*** Opening of Data ***
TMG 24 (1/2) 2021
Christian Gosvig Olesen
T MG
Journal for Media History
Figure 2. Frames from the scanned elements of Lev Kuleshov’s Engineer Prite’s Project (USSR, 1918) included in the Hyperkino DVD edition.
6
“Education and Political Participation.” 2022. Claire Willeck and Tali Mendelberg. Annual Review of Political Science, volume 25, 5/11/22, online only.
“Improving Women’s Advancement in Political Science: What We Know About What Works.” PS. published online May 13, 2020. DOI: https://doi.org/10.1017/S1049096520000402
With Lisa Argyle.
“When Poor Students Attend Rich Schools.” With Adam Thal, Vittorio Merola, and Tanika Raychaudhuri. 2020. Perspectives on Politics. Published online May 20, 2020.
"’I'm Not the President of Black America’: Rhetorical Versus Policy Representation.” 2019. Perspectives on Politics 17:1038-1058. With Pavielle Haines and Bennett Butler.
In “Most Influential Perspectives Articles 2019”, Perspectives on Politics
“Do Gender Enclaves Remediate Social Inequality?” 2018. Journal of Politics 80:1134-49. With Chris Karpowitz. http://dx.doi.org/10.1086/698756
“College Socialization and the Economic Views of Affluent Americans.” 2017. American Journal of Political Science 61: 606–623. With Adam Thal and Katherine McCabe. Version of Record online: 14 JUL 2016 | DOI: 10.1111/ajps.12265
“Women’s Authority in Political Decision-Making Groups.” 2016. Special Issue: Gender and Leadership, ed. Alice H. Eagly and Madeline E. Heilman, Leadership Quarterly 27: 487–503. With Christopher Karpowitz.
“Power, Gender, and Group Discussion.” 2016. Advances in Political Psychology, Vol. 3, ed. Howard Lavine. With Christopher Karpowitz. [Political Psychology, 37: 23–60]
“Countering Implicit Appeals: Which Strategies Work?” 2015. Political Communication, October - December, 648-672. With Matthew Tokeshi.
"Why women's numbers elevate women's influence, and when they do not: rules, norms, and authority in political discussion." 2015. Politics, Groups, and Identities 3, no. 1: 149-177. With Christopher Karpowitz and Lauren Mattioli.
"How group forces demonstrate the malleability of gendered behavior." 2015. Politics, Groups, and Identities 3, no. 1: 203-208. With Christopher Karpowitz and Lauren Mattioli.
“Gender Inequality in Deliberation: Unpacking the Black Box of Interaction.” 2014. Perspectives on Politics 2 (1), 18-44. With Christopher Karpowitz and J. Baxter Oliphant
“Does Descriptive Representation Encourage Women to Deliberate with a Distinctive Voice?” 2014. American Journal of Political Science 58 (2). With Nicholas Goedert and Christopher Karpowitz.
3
*** Close of Data ***
*** Opening of Data ***
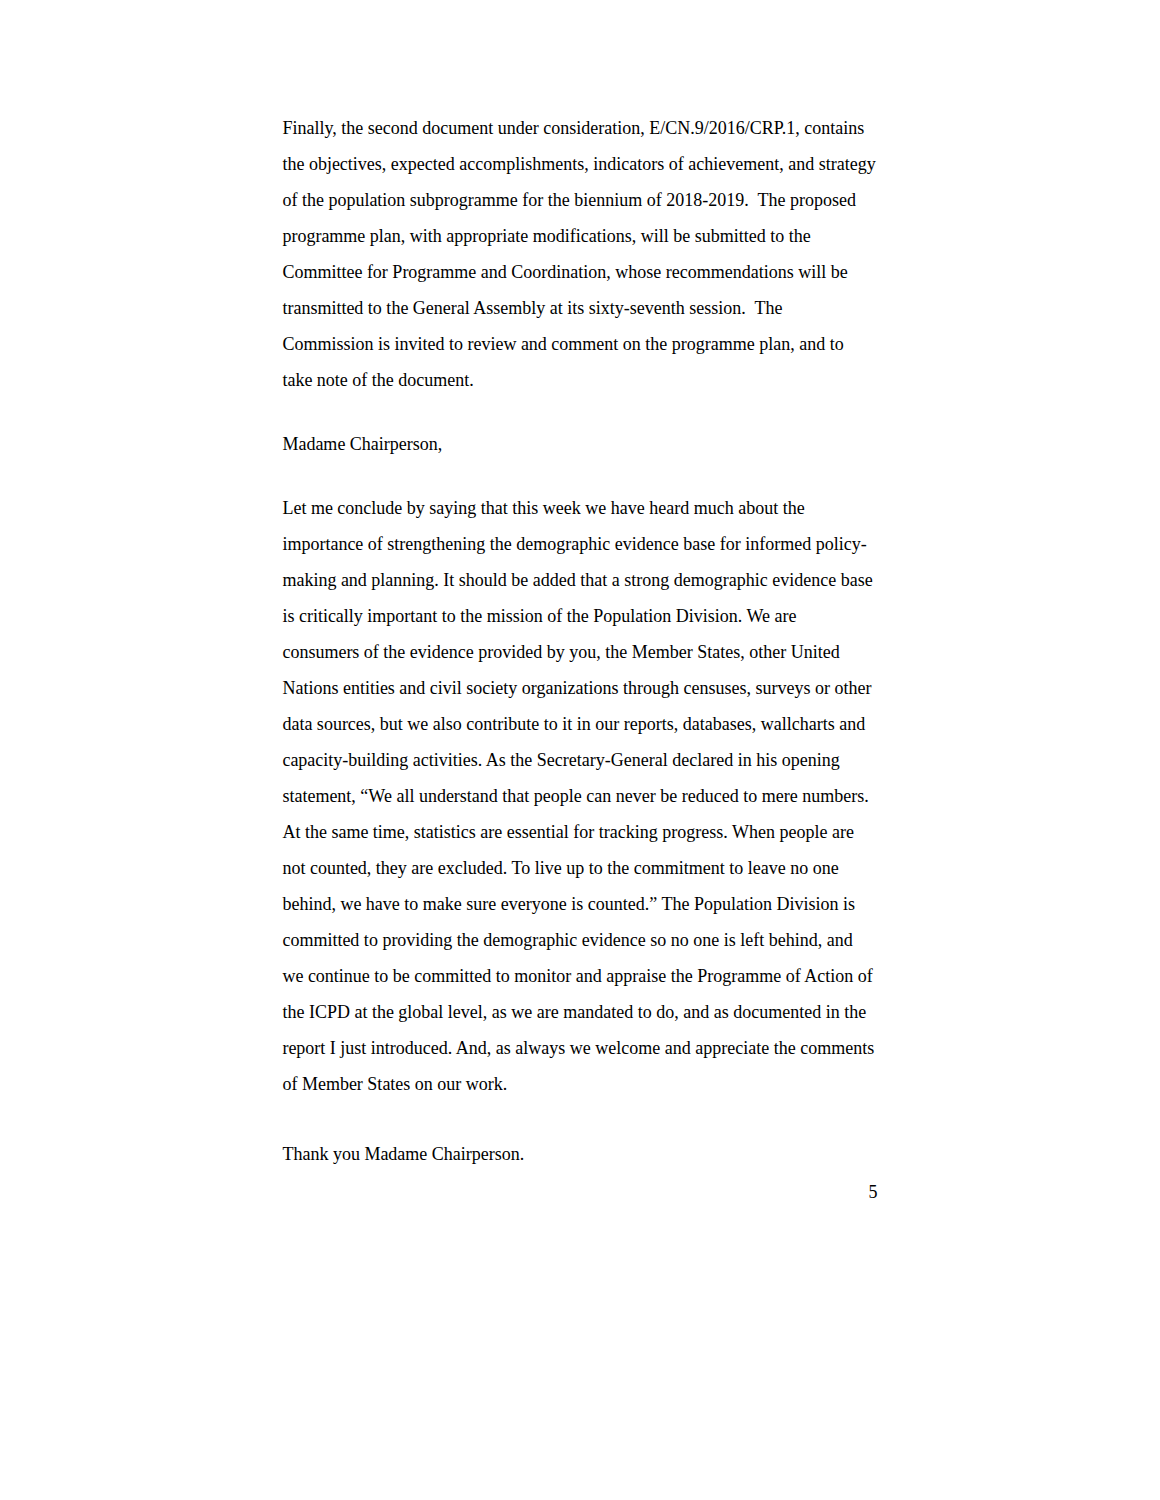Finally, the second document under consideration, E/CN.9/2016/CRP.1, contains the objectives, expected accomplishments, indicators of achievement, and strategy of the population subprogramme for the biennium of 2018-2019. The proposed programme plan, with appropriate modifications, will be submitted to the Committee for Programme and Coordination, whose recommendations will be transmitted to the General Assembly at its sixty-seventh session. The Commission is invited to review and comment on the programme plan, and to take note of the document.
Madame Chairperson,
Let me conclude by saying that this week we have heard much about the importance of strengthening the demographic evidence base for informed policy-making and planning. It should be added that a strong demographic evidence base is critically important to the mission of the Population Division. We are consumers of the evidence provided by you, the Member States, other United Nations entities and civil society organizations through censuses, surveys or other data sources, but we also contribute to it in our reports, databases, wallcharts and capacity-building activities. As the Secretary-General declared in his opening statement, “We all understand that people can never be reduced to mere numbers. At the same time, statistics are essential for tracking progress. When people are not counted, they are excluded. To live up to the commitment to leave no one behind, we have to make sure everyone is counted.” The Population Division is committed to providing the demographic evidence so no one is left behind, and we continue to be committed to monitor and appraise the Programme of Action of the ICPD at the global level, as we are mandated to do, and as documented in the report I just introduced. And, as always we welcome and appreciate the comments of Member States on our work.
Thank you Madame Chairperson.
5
*** Close of Data ***
*** Opening of Data ***
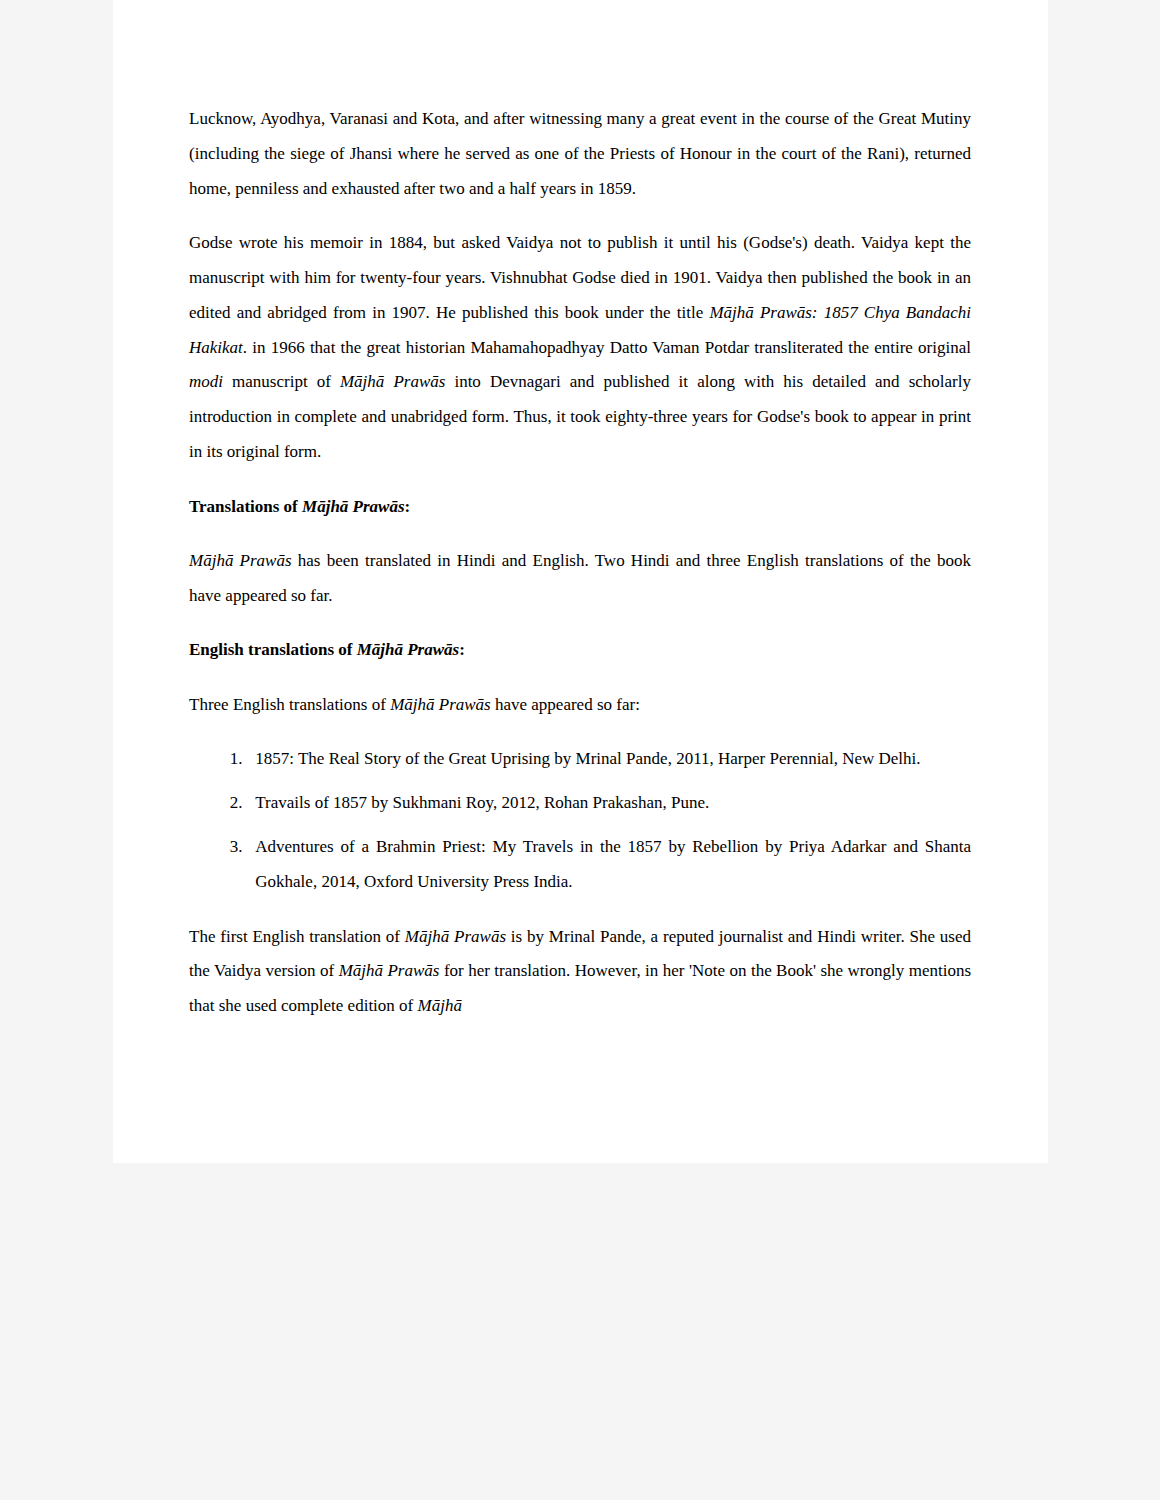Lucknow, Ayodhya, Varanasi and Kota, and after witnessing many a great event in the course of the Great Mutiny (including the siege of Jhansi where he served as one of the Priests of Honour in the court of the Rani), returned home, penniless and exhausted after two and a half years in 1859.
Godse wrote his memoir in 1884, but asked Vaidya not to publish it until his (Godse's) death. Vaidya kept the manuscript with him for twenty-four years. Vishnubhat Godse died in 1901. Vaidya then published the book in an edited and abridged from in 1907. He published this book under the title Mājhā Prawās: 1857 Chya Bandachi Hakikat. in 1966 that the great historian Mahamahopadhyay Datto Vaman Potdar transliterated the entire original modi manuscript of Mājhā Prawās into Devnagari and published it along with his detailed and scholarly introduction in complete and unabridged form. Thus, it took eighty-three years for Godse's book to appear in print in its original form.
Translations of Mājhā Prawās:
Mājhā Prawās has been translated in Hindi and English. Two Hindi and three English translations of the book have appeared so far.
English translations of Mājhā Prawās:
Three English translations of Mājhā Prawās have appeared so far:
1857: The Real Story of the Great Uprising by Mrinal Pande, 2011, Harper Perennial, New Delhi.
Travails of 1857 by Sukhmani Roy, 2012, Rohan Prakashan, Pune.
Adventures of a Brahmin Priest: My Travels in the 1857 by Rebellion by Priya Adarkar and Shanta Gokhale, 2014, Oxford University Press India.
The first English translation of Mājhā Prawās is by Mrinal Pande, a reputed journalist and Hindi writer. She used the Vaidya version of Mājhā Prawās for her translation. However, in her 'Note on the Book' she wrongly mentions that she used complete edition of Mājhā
*** Close of Data ***
▶ **What to produce**
Using the data above, return each line that includes the word "complete".

▶ **Result of this task**
Godse wrote his memoir in 1884, but asked Vaidya not to publish it until his (Godse's) death. Vaidya kept the manuscript with him for twenty-four years. Vishnubhat Godse died in 1901. Vaidya then published the book in an edited and abridged from in 1907. He published this book under the title Mājhā Prawās: 1857 Chya Bandachi Hakikat. in 1966 that the great historian Mahamahopadhyay Datto Vaman Potdar transliterated the entire original modi manuscript of Mājhā Prawās into Devnagari and published it along with his detailed and scholarly introduction in complete and unabridged form. Thus, it took eighty-three years for Godse's book to appear in print in its original form.
The first English translation of Mājhā Prawās is by Mrinal Pande, a reputed journalist and Hindi writer. She used the Vaidya version of Mājhā Prawās for her translation. However, in her 'Note on the Book' she wrongly mentions that she used complete edition of Mājhā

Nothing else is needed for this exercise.